RECORDS SUPPLIED
- Opening Delimiter -

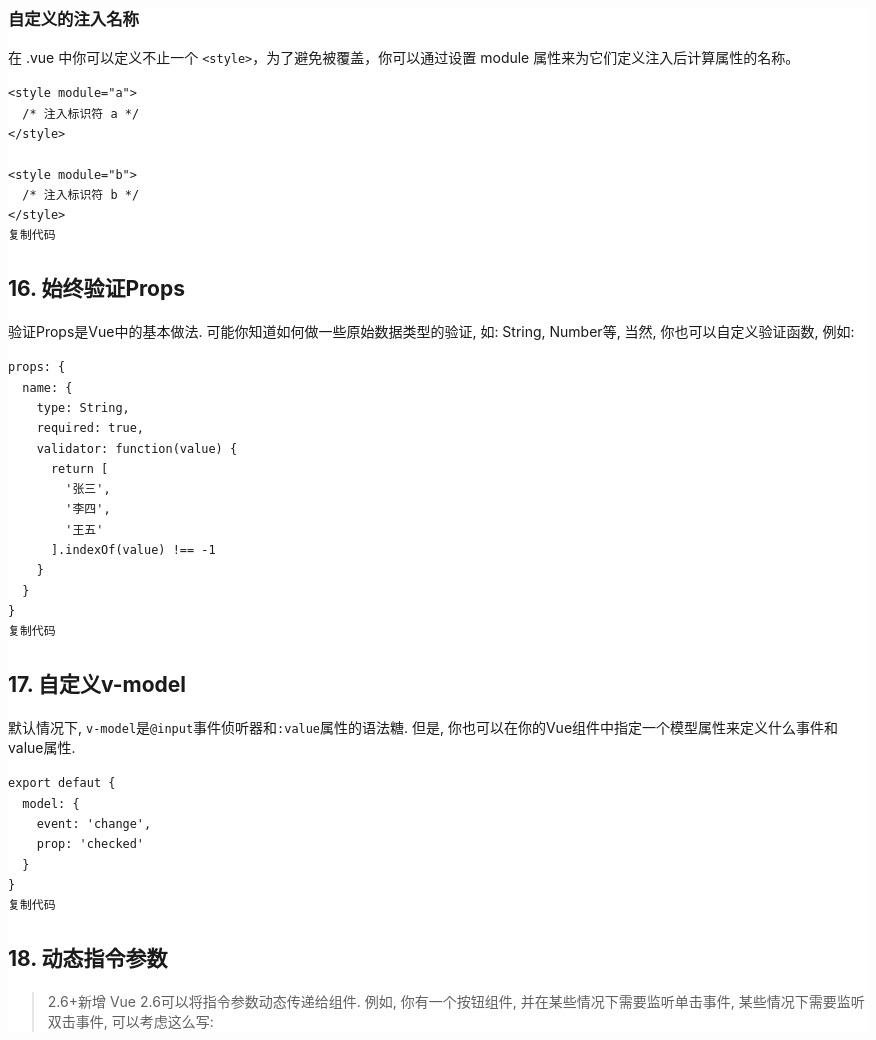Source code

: ### 自定义的注入名称

在 .vue 中你可以定义不止一个 `<style>`，为了避免被覆盖，你可以通过设置 module 属性来为它们定义注入后计算属性的名称。

```
<style module="a">
  /* 注入标识符 a */
</style>

<style module="b">
  /* 注入标识符 b */
</style>
复制代码
```

## 16. 始终验证Props

验证Props是Vue中的基本做法. 可能你知道如何做一些原始数据类型的验证, 如: String, Number等, 当然, 你也可以自定义验证函数, 例如:

```
props: {
  name: {
    type: String,
    required: true,
    validator: function(value) {
      return [
        '张三',
        '李四',
        '王五'
      ].indexOf(value) !== -1
    }
  }
}
复制代码
```

## 17. 自定义v-model

默认情况下, `v-model`是`@input`事件侦听器和`:value`属性的语法糖. 但是, 你也可以在你的Vue组件中指定一个模型属性来定义什么事件和value属性.

```
export defaut {
  model: {
    event: 'change',
    prop: 'checked'
  }
}
复制代码
```

## 18. 动态指令参数

> 2.6+新增 Vue 2.6可以将指令参数动态传递给组件. 例如, 你有一个按钮组件, 并在某些情况下需要监听单击事件, 某些情况下需要监听双击事件, 可以考虑这么写:

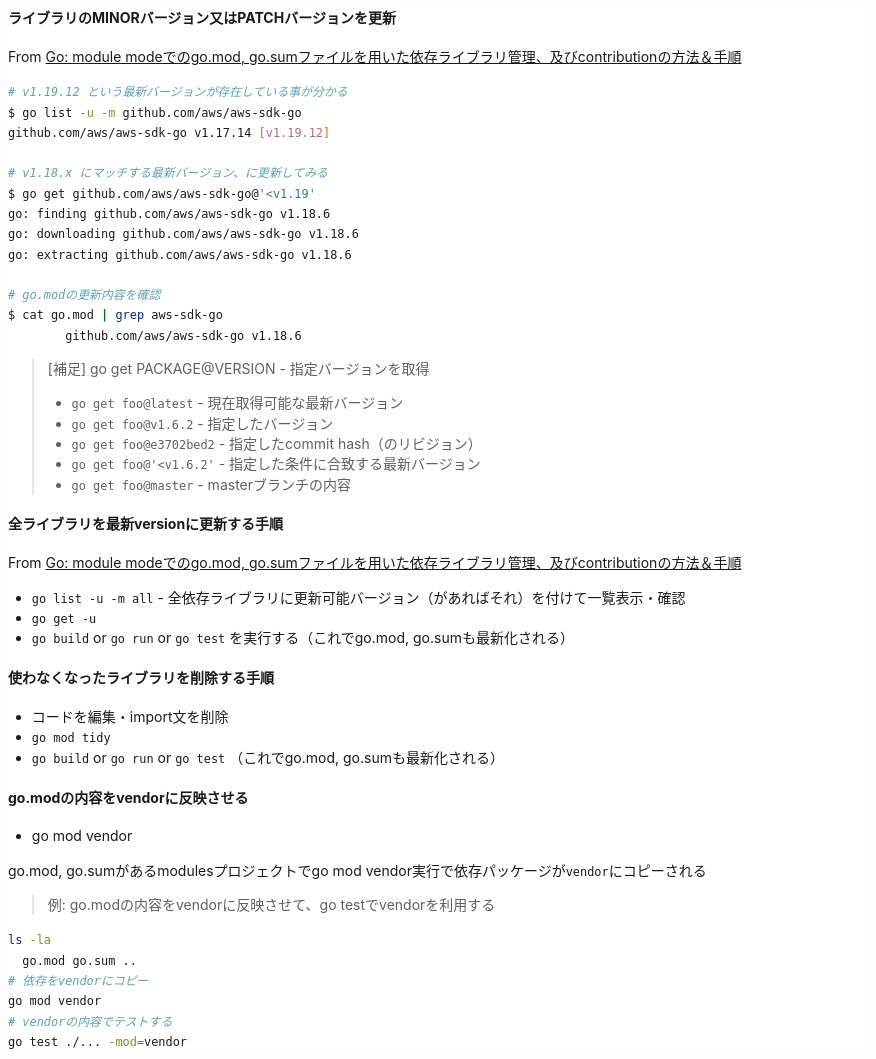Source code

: 
#### ライブラリのMINORバージョン又はPATCHバージョンを更新
From [Go: module modeでのgo.mod, go.sumファイルを用いた依存ライブラリ管理、及びcontributionの方法＆手順](https://horizoon.jp/post/2019/04/18/contributing_with_gomodules/)

```bash
# v1.19.12 という最新バージョンが存在している事が分かる
$ go list -u -m github.com/aws/aws-sdk-go
github.com/aws/aws-sdk-go v1.17.14 [v1.19.12]

# v1.18.x にマッチする最新バージョン、に更新してみる
$ go get github.com/aws/aws-sdk-go@'<v1.19'
go: finding github.com/aws/aws-sdk-go v1.18.6
go: downloading github.com/aws/aws-sdk-go v1.18.6
go: extracting github.com/aws/aws-sdk-go v1.18.6

# go.modの更新内容を確認
$ cat go.mod | grep aws-sdk-go
        github.com/aws/aws-sdk-go v1.18.6
```
> [補足] go get PACKAGE@VERSION - 指定バージョンを取得
> - `go get foo@latest` - 現在取得可能な最新バージョン
> - `go get foo@v1.6.2` - 指定したバージョン
> - `go get foo@e3702bed2` - 指定したcommit hash（のリビジョン）
> - `go get foo@'<v1.6.2'` - 指定した条件に合致する最新バージョン
> - `go get foo@master` - masterブランチの内容

#### 全ライブラリを最新versionに更新する手順
From [Go: module modeでのgo.mod, go.sumファイルを用いた依存ライブラリ管理、及びcontributionの方法＆手順](https://horizoon.jp/post/2019/04/18/contributing_with_gomodules/)

- `go list -u -m all` - 全依存ライブラリに更新可能バージョン（があればそれ）を付けて一覧表示・確認
- `go get -u`
- `go build` or `go run` or `go test` を実行する（これでgo.mod, go.sumも最新化される）

#### 使わなくなったライブラリを削除する手順
- コードを編集・import文を削除
- `go mod tidy`
- `go build` or `go run` or `go test` （これでgo.mod, go.sumも最新化される）

#### go.modの内容をvendorに反映させる
- go mod vendor

go.mod, go.sumがあるmodulesプロジェクトでgo mod vendor実行で依存パッケージが`vendor`にコピーされる

> 例: go.modの内容をvendorに反映させて、go testでvendorを利用する
```bash
ls -la
  go.mod go.sum ..
# 依存をvendorにコピー
go mod vendor
# vendorの内容でテストする
go test ./... -mod=vendor
```
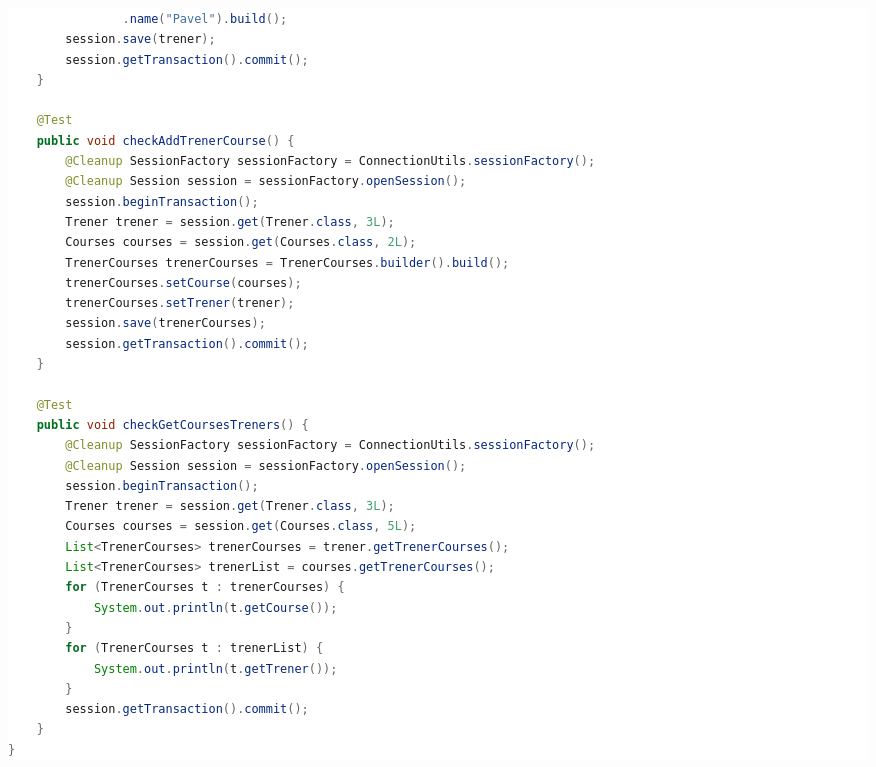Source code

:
 ```java
                .name("Pavel").build();
        session.save(trener);
        session.getTransaction().commit();
    }

    @Test
    public void checkAddTrenerCourse() {
        @Cleanup SessionFactory sessionFactory = ConnectionUtils.sessionFactory();
        @Cleanup Session session = sessionFactory.openSession();
        session.beginTransaction();
        Trener trener = session.get(Trener.class, 3L);
        Courses courses = session.get(Courses.class, 2L);
        TrenerCourses trenerCourses = TrenerCourses.builder().build();
        trenerCourses.setCourse(courses);
        trenerCourses.setTrener(trener);
        session.save(trenerCourses);
        session.getTransaction().commit();
    }

    @Test
    public void checkGetCoursesTreners() {
        @Cleanup SessionFactory sessionFactory = ConnectionUtils.sessionFactory();
        @Cleanup Session session = sessionFactory.openSession();
        session.beginTransaction();
        Trener trener = session.get(Trener.class, 3L);
        Courses courses = session.get(Courses.class, 5L);
        List<TrenerCourses> trenerCourses = trener.getTrenerCourses();
        List<TrenerCourses> trenerList = courses.getTrenerCourses();
        for (TrenerCourses t : trenerCourses) {
            System.out.println(t.getCourse());
        }
        for (TrenerCourses t : trenerList) {
            System.out.println(t.getTrener());
        }
        session.getTransaction().commit();
    }
}
```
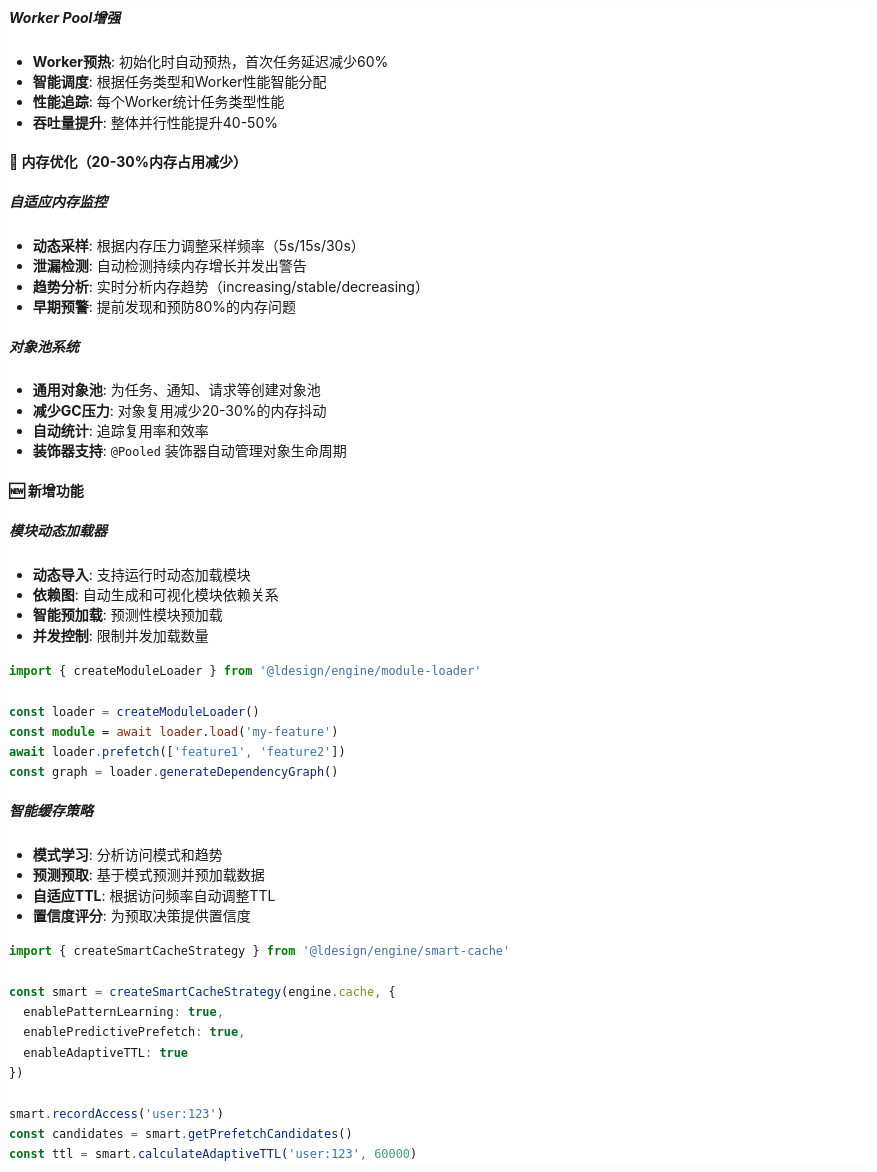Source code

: ##### Worker Pool增强
- **Worker预热**: 初始化时自动预热，首次任务延迟减少60%
- **智能调度**: 根据任务类型和Worker性能智能分配
- **性能追踪**: 每个Worker统计任务类型性能
- **吞吐量提升**: 整体并行性能提升40-50%

#### 💾 内存优化（20-30%内存占用减少）

##### 自适应内存监控
- **动态采样**: 根据内存压力调整采样频率（5s/15s/30s）
- **泄漏检测**: 自动检测持续内存增长并发出警告
- **趋势分析**: 实时分析内存趋势（increasing/stable/decreasing）
- **早期预警**: 提前发现和预防80%的内存问题

##### 对象池系统
- **通用对象池**: 为任务、通知、请求等创建对象池
- **减少GC压力**: 对象复用减少20-30%的内存抖动
- **自动统计**: 追踪复用率和效率
- **装饰器支持**: `@Pooled` 装饰器自动管理对象生命周期

#### 🆕 新增功能

##### 模块动态加载器
- **动态导入**: 支持运行时动态加载模块
- **依赖图**: 自动生成和可视化模块依赖关系
- **智能预加载**: 预测性模块预加载
- **并发控制**: 限制并发加载数量

```typescript
import { createModuleLoader } from '@ldesign/engine/module-loader'

const loader = createModuleLoader()
const module = await loader.load('my-feature')
await loader.prefetch(['feature1', 'feature2'])
const graph = loader.generateDependencyGraph()
```

##### 智能缓存策略
- **模式学习**: 分析访问模式和趋势
- **预测预取**: 基于模式预测并预加载数据
- **自适应TTL**: 根据访问频率自动调整TTL
- **置信度评分**: 为预取决策提供置信度

```typescript
import { createSmartCacheStrategy } from '@ldesign/engine/smart-cache'

const smart = createSmartCacheStrategy(engine.cache, {
  enablePatternLearning: true,
  enablePredictivePrefetch: true,
  enableAdaptiveTTL: true
})

smart.recordAccess('user:123')
const candidates = smart.getPrefetchCandidates()
const ttl = smart.calculateAdaptiveTTL('user:123', 60000)
```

- Closing Delimiter -

EXERCISE REQUIREMENTS
Write out every line of the preceding listing that contains "println".

RESULT
            System.out.println(t.getCourse());
            System.out.println(t.getTrener());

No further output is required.